La Banque du Canada a publié aujourd'hui la livraison d'octobre du Rapport sur la politique monétaire, dans lequel elle examine les tendances économiques et financières actuelles au regard de la stratégie qu'elle poursuit pour la maîtrise de l'inflation au Canada.

Dans le document, la Banque met en lumière trois grands facteurs mondiaux interreliés qui exercent une influence marquée sur l'économie canadienne et rendent les perspectives en matière de croissance et d'inflation plus incertaines qu'au moment de la publication de la Mise à jour du Rapport sur la politique monétaire en juillet. Premièrement, l'intensification de la crise financière internationale s'est traduite par de graves tensions sur les marchés financiers. La nécessité connexe pour le secteur bancaire mondial de continuer à réduire son ratio de levier financier contribuera à restreindre la croissance pendant un certain temps. Deuxièmement, l'économie du globe semble se diriger vers une légère récession, provoquée par une économie américaine elle-même déjà en récession. Troisièmement, les prix de nombreux produits de base ont fortement reculé.
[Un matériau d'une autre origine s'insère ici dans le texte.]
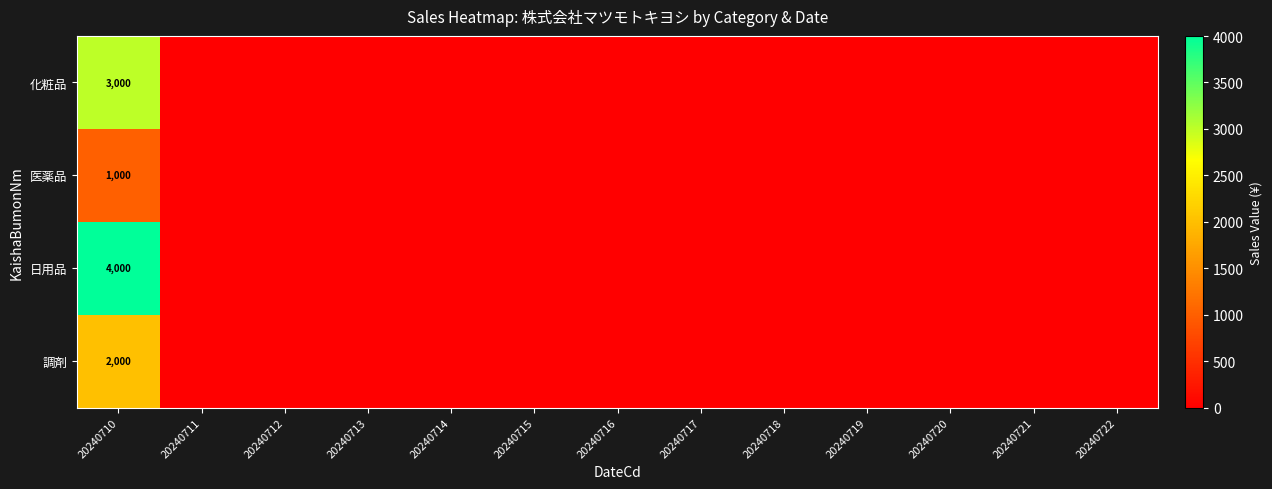

Is it true that 日用品 equals 4000 at 20240710?

True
Conformément au plan d'action des pays membres du G7, les grandes économies ont annoncé des mesures extraordinaires visant à stabiliser leur système financier. Ces initiatives joueront un rôle prépondérant dans le rétablissement des flux de crédit, lequel concourra à soutenir la croissance économique mondiale. L'économie du Canada et son système financier robuste profiteront directement de ces actions.

L'assombrissement des perspectives d'évolution de la demande mondiale accentuera l'effet modérateur qu'exercent les exportations sur l'économie canadienne. La baisse des prix des produits de base, qui donnera lieu à une détérioration des termes de l'échange du pays et ralentira la progression de la demande intérieure, entraînera aussi une dégradation des perspectives. Le resserrement considérable des conditions du crédit au Canada ces dernières semaines freinera les investissements des entreprises et les investissements dans le secteur du logement.
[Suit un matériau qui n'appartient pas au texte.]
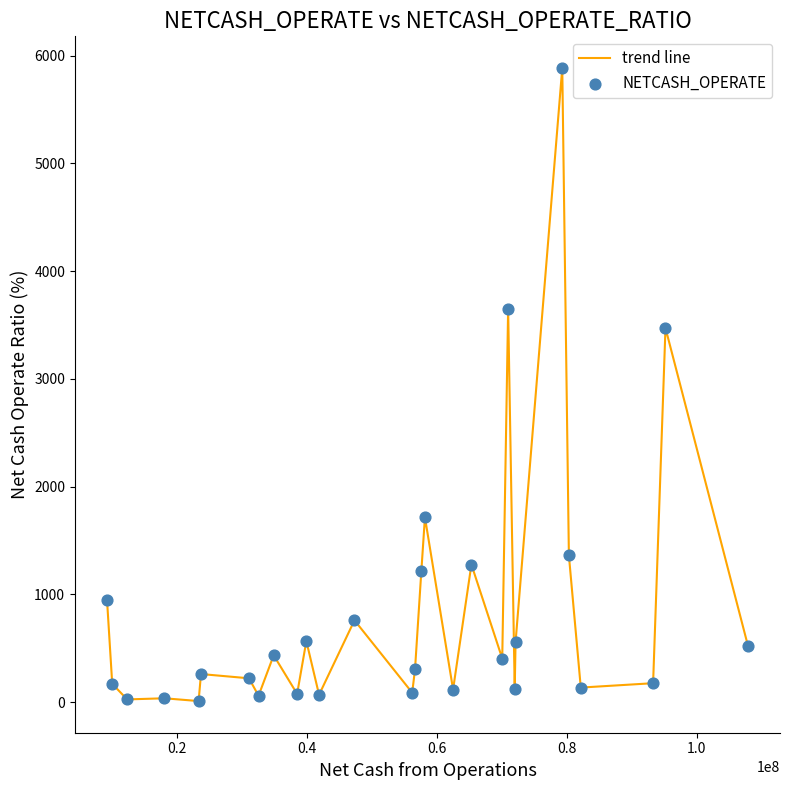

What is the maximum value shown in the chart?

5885.3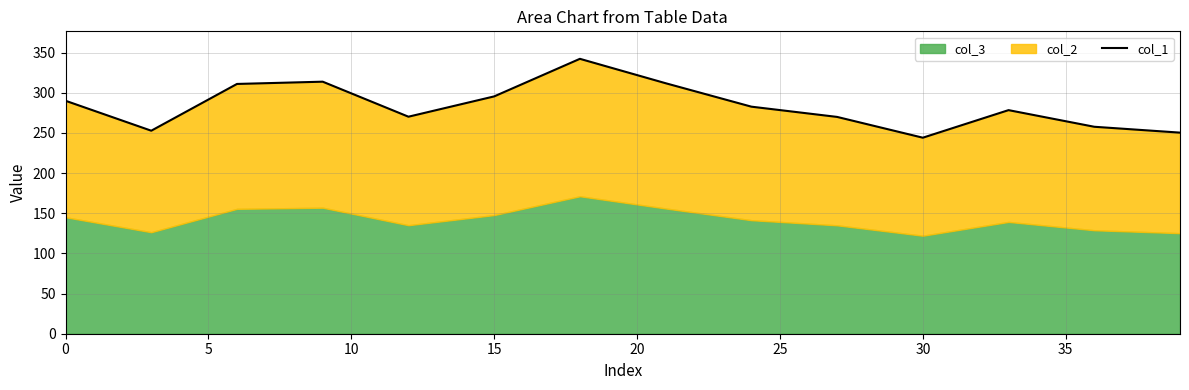

How many data points are above 278?

22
La Banque s'attend à ce que la croissance soit anémique jusqu'à la fin du premier trimestre de 2009, puis qu'elle s'accélère durant le reste de l'année et dépasse celle du potentiel en 2010, à la faveur de l'amélioration des conditions du crédit, des effets retardés des mesures de politique monétaire et du raffermissement de l'expansion à l'échelle du globe. La dépréciation importante du dollar canadien survenue récemment contribuera également à compenser de façon notable les effets de l'affaiblissement de la demande mondiale et du recul des cours des produits de base. Dans l'ensemble, la Banque projette une croissance annuelle moyenne du PIB réel de 0,6 % en 2008 et 2009 et de 3,4 % en 2010.

Sous l'effet de l'accumulation prévue des capacités inutilisées tout au long de 2009 et du repli postulé des prix de l'énergie, les pressions inflationnistes s'atténueront sensiblement par rapport à ce qui était projeté dans la Mise à jour de juillet du Rapport sur la politique monétaire. On s'attend maintenant à ce que le rythme d'accroissement de l'indice de référence demeure sous les 2 % jusqu'à la fin de 2010. Le taux d'augmentation de l'IPC global devrait culminer au troisième trimestre de 2008, glisser sous 1 % au milieu de l'année prochaine, puis retourner à la cible de 2 % d'ici la fin de 2010.
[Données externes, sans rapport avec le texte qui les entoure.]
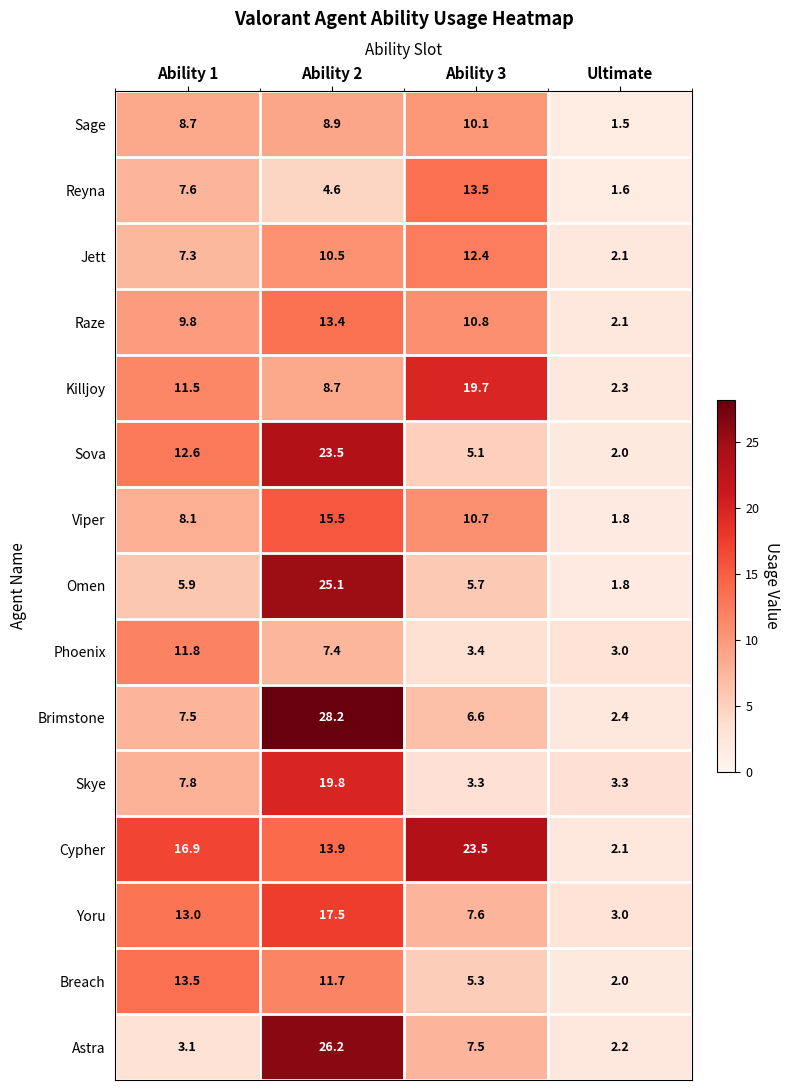

At Ability 3, list the series in order from largest to smallest.

Cypher, Killjoy, Reyna, Jett, Raze, Viper, Sage, Yoru, Astra, Brimstone, Omen, Breach, Sova, Phoenix, Skye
Le 21 octobre, la Banque du Canada a abaissé de 25 points de base son taux directeur, qu'elle avait déjà réduit de 50 points de base, le 8 octobre, dans le cadre d'une action concertée d'autres grandes banques centrales. Ensemble, ces mesures portent la réduction cumulative de la cible pour le taux du financement à un jour à 75 points de base depuis le 3 septembre, dernière date d'annonce préétablie de la Banque. Ces actions procureront un soutien important et à point nommé à l'économie canadienne. La baisse cumulative du taux directeur de la Banque depuis le début de décembre 2007 se chiffre maintenant à 225 points de base.

À la lumière des nouvelles perspectives, il faudra probablement encore augmenter le degré de détente monétaire pour atteindre la cible d'inflation de 2 % à moyen terme. L'évolution de la crise financière, son incidence sur l'économie mondiale et le temps nécessaire pour que se fassent sentir les effets des diverses mesures extraordinaires prises pour y remédier font peser des risques majeurs, tant à la hausse qu'à la baisse, sur la projection au sujet de l'inflation.